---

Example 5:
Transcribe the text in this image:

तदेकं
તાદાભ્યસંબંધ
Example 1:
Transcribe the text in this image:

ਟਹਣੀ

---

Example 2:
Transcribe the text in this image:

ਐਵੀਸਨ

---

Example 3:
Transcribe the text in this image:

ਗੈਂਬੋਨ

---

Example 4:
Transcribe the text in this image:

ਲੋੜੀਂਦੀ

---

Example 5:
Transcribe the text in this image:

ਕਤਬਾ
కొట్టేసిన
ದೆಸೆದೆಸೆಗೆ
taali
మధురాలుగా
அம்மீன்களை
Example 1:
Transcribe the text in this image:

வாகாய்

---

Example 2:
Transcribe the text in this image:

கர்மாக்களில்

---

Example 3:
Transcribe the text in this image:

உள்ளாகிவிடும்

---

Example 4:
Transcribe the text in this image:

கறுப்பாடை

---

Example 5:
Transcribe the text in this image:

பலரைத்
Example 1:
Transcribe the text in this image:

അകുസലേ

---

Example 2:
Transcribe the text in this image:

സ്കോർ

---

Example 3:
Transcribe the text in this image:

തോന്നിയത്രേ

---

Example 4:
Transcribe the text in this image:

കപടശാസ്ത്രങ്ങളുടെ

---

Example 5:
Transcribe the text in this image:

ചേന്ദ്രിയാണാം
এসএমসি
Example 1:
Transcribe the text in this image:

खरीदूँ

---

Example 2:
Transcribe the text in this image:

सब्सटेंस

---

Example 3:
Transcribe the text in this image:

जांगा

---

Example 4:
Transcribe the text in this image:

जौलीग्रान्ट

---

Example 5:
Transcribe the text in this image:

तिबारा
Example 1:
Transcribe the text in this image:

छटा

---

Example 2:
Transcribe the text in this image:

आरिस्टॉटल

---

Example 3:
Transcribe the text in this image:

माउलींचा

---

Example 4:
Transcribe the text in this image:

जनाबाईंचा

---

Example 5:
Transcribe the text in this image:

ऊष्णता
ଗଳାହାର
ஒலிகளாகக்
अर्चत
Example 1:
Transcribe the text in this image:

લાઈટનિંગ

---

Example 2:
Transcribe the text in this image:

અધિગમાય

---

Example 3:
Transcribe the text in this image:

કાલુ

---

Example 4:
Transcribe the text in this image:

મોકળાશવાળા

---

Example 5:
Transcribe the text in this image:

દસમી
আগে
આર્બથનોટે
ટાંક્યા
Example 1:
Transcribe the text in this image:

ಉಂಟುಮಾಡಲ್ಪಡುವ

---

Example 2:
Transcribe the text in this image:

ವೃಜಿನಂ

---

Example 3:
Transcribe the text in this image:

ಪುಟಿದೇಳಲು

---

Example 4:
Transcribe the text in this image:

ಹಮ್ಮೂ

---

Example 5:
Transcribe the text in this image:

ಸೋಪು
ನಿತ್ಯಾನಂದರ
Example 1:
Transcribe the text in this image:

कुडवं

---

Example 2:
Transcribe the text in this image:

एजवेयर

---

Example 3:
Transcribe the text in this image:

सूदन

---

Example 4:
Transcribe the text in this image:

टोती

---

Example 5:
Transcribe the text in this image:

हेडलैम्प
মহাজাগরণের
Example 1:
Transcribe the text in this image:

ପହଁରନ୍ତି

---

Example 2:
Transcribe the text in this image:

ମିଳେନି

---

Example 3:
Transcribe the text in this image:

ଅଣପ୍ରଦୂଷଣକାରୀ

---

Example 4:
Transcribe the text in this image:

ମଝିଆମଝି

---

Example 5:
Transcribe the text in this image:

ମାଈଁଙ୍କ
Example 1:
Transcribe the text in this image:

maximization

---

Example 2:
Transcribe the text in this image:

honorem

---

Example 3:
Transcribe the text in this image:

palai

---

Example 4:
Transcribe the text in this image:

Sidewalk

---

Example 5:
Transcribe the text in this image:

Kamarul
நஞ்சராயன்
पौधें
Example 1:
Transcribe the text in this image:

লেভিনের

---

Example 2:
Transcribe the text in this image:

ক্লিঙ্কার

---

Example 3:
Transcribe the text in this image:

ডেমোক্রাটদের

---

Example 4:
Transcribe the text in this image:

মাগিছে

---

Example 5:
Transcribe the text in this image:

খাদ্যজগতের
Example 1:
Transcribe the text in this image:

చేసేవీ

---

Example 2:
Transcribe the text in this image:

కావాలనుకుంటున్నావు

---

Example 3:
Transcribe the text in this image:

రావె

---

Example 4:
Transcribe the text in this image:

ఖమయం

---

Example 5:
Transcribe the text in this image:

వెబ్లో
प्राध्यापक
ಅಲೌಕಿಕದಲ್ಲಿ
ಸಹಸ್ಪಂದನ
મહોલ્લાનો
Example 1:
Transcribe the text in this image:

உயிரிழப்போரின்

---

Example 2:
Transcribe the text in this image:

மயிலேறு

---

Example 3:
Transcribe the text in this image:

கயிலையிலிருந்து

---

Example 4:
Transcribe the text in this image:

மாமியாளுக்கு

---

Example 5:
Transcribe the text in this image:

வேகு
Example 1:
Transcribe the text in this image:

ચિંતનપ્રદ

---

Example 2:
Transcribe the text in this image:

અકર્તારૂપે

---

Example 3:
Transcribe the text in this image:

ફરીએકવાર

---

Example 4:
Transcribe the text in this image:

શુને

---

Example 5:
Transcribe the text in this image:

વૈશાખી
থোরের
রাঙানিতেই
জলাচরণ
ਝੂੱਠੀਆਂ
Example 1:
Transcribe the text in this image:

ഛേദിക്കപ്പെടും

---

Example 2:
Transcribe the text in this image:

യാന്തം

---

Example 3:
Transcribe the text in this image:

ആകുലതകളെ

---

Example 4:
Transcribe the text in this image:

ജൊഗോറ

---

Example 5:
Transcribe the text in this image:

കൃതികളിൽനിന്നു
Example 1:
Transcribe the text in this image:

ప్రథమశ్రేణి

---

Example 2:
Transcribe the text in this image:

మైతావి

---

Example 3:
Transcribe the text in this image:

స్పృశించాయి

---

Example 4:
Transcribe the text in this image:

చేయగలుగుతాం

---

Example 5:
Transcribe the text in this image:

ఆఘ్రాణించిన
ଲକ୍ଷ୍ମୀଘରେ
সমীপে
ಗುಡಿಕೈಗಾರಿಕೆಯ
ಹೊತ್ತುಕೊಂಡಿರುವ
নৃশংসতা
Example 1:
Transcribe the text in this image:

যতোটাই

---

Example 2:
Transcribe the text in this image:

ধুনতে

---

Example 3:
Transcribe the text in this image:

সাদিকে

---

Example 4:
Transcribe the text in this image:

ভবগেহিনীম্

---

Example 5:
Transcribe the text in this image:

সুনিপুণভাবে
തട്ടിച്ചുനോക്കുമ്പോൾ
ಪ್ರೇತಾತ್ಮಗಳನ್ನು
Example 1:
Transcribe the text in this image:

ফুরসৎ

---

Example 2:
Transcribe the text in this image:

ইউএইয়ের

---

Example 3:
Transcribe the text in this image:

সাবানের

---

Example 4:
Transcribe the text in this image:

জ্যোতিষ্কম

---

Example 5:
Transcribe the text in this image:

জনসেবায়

◇ ◇ ◇

EXERCISE DIRECTIONS: Print every record exactly as it was given.

PROBLEM SOLUTION:
---

Example 5:
Transcribe the text in this image:

तदेकं
તાદાભ્યસંબંધ
Example 1:
Transcribe the text in this image:

ਟਹਣੀ

---

Example 2:
Transcribe the text in this image:

ਐਵੀਸਨ

---

Example 3:
Transcribe the text in this image:

ਗੈਂਬੋਨ

---

Example 4:
Transcribe the text in this image:

ਲੋੜੀਂਦੀ

---

Example 5:
Transcribe the text in this image:

ਕਤਬਾ
కొట్టేసిన
ದೆಸೆದೆಸೆಗೆ
taali
మధురాలుగా
அம்மீன்களை
Example 1:
Transcribe the text in this image:

வாகாய்

---

Example 2:
Transcribe the text in this image:

கர்மாக்களில்

---

Example 3:
Transcribe the text in this image:

உள்ளாகிவிடும்

---

Example 4:
Transcribe the text in this image:

கறுப்பாடை

---

Example 5:
Transcribe the text in this image:

பலரைத்
Example 1:
Transcribe the text in this image:

അകുസലേ

---

Example 2:
Transcribe the text in this image:

സ്കോർ

---

Example 3:
Transcribe the text in this image:

തോന്നിയത്രേ

---

Example 4:
Transcribe the text in this image:

കപടശാസ്ത്രങ്ങളുടെ

---

Example 5:
Transcribe the text in this image:

ചേന്ദ്രിയാണാം
এসএমসি
Example 1:
Transcribe the text in this image:

खरीदूँ

---

Example 2:
Transcribe the text in this image:

सब्सटेंस

---

Example 3:
Transcribe the text in this image:

जांगा

---

Example 4:
Transcribe the text in this image:

जौलीग्रान्ट

---

Example 5:
Transcribe the text in this image:

तिबारा
Example 1:
Transcribe the text in this image:

छटा

---

Example 2:
Transcribe the text in this image:

आरिस्टॉटल

---

Example 3:
Transcribe the text in this image:

माउलींचा

---

Example 4:
Transcribe the text in this image:

जनाबाईंचा

---

Example 5:
Transcribe the text in this image:

ऊष्णता
ଗଳାହାର
ஒலிகளாகக்
अर्चत
Example 1:
Transcribe the text in this image:

લાઈટનિંગ

---

Example 2:
Transcribe the text in this image:

અધિગમાય

---

Example 3:
Transcribe the text in this image:

કાલુ

---

Example 4:
Transcribe the text in this image:

મોકળાશવાળા

---

Example 5:
Transcribe the text in this image:

દસમી
আগে
આર્બથનોટે
ટાંક્યા
Example 1:
Transcribe the text in this image:

ಉಂಟುಮಾಡಲ್ಪಡುವ

---

Example 2:
Transcribe the text in this image:

ವೃಜಿನಂ

---

Example 3:
Transcribe the text in this image:

ಪುಟಿದೇಳಲು

---

Example 4:
Transcribe the text in this image:

ಹಮ್ಮೂ

---

Example 5:
Transcribe the text in this image:

ಸೋಪು
ನಿತ್ಯಾನಂದರ
Example 1:
Transcribe the text in this image:

कुडवं

---

Example 2:
Transcribe the text in this image:

एजवेयर

---

Example 3:
Transcribe the text in this image:

सूदन

---

Example 4:
Transcribe the text in this image:

टोती

---

Example 5:
Transcribe the text in this image:

हेडलैम्प
মহাজাগরণের
Example 1:
Transcribe the text in this image:

ପହଁରନ୍ତି

---

Example 2:
Transcribe the text in this image:

ମିଳେନି

---

Example 3:
Transcribe the text in this image:

ଅଣପ୍ରଦୂଷଣକାରୀ

---

Example 4:
Transcribe the text in this image:

ମଝିଆମଝି

---

Example 5:
Transcribe the text in this image:

ମାଈଁଙ୍କ
Example 1:
Transcribe the text in this image:

maximization

---

Example 2:
Transcribe the text in this image:

honorem

---

Example 3:
Transcribe the text in this image:

palai

---

Example 4:
Transcribe the text in this image:

Sidewalk

---

Example 5:
Transcribe the text in this image:

Kamarul
நஞ்சராயன்
पौधें
Example 1:
Transcribe the text in this image:

লেভিনের

---

Example 2:
Transcribe the text in this image:

ক্লিঙ্কার

---

Example 3:
Transcribe the text in this image:

ডেমোক্রাটদের

---

Example 4:
Transcribe the text in this image:

মাগিছে

---

Example 5:
Transcribe the text in this image:

খাদ্যজগতের
Example 1:
Transcribe the text in this image:

చేసేవీ

---

Example 2:
Transcribe the text in this image:

కావాలనుకుంటున్నావు

---

Example 3:
Transcribe the text in this image:

రావె

---

Example 4:
Transcribe the text in this image:

ఖమయం

---

Example 5:
Transcribe the text in this image:

వెబ్లో
प्राध्यापक
ಅಲೌಕಿಕದಲ್ಲಿ
ಸಹಸ್ಪಂದನ
મહોલ્લાનો
Example 1:
Transcribe the text in this image:

உயிரிழப்போரின்

---

Example 2:
Transcribe the text in this image:

மயிலேறு

---

Example 3:
Transcribe the text in this image:

கயிலையிலிருந்து

---

Example 4:
Transcribe the text in this image:

மாமியாளுக்கு

---

Example 5:
Transcribe the text in this image:

வேகு
Example 1:
Transcribe the text in this image:

ચિંતનપ્રદ

---

Example 2:
Transcribe the text in this image:

અકર્તારૂપે

---

Example 3:
Transcribe the text in this image:

ફરીએકવાર

---

Example 4:
Transcribe the text in this image:

શુને

---

Example 5:
Transcribe the text in this image:

વૈશાખી
থোরের
রাঙানিতেই
জলাচরণ
ਝੂੱਠੀਆਂ
Example 1:
Transcribe the text in this image:

ഛേദിക്കപ്പെടും

---

Example 2:
Transcribe the text in this image:

യാന്തം

---

Example 3:
Transcribe the text in this image:

ആകുലതകളെ

---

Example 4:
Transcribe the text in this image:

ജൊഗോറ

---

Example 5:
Transcribe the text in this image:

കൃതികളിൽനിന്നു
Example 1:
Transcribe the text in this image:

ప్రథమశ్రేణి

---

Example 2:
Transcribe the text in this image:

మైతావి

---

Example 3:
Transcribe the text in this image:

స్పృశించాయి

---

Example 4:
Transcribe the text in this image:

చేయగలుగుతాం

---

Example 5:
Transcribe the text in this image:

ఆఘ్రాణించిన
ଲକ୍ଷ୍ମୀଘରେ
সমীপে
ಗುಡಿಕೈಗಾರಿಕೆಯ
ಹೊತ್ತುಕೊಂಡಿರುವ
নৃশংসতা
Example 1:
Transcribe the text in this image:

যতোটাই

---

Example 2:
Transcribe the text in this image:

ধুনতে

---

Example 3:
Transcribe the text in this image:

সাদিকে

---

Example 4:
Transcribe the text in this image:

ভবগেহিনীম্

---

Example 5:
Transcribe the text in this image:

সুনিপুণভাবে
തട്ടിച്ചുനോക്കുമ്പോൾ
ಪ್ರೇತಾತ್ಮಗಳನ್ನು
Example 1:
Transcribe the text in this image:

ফুরসৎ

---

Example 2:
Transcribe the text in this image:

ইউএইয়ের

---

Example 3:
Transcribe the text in this image:

সাবানের

---

Example 4:
Transcribe the text in this image:

জ্যোতিষ্কম

---

Example 5:
Transcribe the text in this image:

জনসেবায়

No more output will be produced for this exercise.